Problem to solve
From the entries below, copy exactly the lines from the one that contains "text_box [57, 242, 1462, 249]" through the one that contains "Document page, 1500x1125 pixels.", both included, and only those.

Provided information

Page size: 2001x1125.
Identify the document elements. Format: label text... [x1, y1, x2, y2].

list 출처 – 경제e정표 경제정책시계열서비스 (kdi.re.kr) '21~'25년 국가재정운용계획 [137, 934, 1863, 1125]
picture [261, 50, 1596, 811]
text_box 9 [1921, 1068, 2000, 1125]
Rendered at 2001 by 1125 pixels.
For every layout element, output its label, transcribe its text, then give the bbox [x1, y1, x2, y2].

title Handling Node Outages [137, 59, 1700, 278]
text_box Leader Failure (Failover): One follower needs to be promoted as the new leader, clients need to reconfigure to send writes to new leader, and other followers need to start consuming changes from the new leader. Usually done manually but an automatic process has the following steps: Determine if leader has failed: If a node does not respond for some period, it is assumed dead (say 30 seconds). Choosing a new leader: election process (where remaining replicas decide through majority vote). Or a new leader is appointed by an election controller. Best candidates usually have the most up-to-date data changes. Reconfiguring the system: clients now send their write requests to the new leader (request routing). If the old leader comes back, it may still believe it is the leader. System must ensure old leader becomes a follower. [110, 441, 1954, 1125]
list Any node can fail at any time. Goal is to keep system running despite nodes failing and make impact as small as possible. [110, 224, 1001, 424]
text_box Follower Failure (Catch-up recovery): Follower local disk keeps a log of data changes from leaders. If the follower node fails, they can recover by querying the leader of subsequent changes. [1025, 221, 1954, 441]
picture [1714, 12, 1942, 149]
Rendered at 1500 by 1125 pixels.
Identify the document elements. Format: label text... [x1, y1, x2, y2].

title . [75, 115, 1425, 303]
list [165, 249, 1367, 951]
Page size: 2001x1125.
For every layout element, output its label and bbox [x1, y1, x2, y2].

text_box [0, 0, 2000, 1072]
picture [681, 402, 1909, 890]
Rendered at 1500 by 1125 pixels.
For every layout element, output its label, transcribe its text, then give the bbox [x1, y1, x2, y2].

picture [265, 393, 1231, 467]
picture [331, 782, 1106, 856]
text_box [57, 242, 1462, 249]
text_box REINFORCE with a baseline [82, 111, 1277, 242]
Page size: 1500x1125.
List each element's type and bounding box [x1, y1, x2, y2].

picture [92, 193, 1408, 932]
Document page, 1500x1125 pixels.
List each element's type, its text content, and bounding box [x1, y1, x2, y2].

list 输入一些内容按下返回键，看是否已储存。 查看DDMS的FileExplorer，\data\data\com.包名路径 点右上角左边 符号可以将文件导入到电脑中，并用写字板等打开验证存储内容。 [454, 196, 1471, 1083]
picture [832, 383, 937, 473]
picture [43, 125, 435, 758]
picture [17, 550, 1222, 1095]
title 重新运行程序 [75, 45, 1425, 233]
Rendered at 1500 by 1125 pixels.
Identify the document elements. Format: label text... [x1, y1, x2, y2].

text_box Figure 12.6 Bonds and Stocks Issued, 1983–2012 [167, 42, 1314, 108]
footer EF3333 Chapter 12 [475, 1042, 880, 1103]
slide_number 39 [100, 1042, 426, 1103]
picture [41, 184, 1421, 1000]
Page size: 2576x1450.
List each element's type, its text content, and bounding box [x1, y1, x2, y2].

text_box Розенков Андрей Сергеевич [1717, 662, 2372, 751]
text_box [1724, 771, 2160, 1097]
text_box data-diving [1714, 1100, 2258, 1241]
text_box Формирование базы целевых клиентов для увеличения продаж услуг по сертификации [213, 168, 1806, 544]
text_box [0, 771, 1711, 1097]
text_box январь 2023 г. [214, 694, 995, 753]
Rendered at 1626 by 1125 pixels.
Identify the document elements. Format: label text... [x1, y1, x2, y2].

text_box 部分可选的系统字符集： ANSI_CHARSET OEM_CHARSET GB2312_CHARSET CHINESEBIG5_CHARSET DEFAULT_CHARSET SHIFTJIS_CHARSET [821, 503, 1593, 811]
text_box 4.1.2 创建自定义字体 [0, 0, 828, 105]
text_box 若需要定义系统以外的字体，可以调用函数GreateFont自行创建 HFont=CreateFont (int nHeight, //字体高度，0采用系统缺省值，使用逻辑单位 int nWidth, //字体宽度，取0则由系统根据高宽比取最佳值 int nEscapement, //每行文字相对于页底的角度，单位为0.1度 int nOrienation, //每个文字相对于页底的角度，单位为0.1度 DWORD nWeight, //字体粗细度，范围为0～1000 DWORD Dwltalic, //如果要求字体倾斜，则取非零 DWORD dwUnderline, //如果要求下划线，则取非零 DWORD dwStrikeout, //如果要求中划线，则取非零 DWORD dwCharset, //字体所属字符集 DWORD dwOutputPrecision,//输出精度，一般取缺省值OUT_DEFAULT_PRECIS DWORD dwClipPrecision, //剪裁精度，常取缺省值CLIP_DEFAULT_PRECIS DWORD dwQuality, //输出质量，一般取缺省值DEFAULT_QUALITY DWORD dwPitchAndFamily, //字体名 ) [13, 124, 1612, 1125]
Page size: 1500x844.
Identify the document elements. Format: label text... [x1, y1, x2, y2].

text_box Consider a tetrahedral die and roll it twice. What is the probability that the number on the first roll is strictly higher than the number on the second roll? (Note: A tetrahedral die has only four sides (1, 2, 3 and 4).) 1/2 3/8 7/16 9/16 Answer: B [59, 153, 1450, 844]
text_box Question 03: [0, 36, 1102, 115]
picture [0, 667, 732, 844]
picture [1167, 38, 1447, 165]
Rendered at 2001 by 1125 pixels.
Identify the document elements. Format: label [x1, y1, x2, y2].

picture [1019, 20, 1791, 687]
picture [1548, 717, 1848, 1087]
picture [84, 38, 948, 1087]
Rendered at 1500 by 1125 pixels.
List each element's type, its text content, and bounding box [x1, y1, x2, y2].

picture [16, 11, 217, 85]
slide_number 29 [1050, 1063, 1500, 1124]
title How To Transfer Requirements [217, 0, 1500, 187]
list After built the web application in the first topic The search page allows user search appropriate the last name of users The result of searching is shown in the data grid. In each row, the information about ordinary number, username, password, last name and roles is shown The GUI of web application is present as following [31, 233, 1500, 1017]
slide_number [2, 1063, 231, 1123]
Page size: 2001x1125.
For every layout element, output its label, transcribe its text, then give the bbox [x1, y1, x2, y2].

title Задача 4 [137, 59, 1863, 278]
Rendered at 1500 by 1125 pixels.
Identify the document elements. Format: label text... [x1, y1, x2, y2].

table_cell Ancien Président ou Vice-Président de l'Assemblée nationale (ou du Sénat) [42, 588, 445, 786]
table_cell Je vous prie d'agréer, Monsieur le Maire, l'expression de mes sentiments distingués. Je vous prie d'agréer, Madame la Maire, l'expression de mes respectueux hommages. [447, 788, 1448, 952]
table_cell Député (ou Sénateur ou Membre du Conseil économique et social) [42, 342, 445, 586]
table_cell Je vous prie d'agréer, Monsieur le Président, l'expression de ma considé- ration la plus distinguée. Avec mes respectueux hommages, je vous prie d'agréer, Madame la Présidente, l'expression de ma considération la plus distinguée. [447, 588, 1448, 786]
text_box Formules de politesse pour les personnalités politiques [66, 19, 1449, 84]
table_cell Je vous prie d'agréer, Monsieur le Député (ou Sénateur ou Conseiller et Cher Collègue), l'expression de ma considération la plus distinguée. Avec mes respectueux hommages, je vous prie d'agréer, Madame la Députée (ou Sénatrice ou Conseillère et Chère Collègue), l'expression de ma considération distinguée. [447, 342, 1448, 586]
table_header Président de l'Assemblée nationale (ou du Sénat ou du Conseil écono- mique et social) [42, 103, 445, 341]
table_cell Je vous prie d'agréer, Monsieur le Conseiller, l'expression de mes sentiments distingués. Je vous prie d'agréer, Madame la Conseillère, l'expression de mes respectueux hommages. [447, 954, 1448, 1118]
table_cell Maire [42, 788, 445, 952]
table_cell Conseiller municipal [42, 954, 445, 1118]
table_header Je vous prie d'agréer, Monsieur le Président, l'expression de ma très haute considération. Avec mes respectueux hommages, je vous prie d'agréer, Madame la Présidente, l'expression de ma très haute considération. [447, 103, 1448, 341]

Response
text_box [57, 242, 1462, 249]
text_box REINFORCE with a baseline [82, 111, 1277, 242]
Page size: 1500x1125.
List each element's type and bounding box [x1, y1, x2, y2].

picture [92, 193, 1408, 932]
Document page, 1500x1125 pixels.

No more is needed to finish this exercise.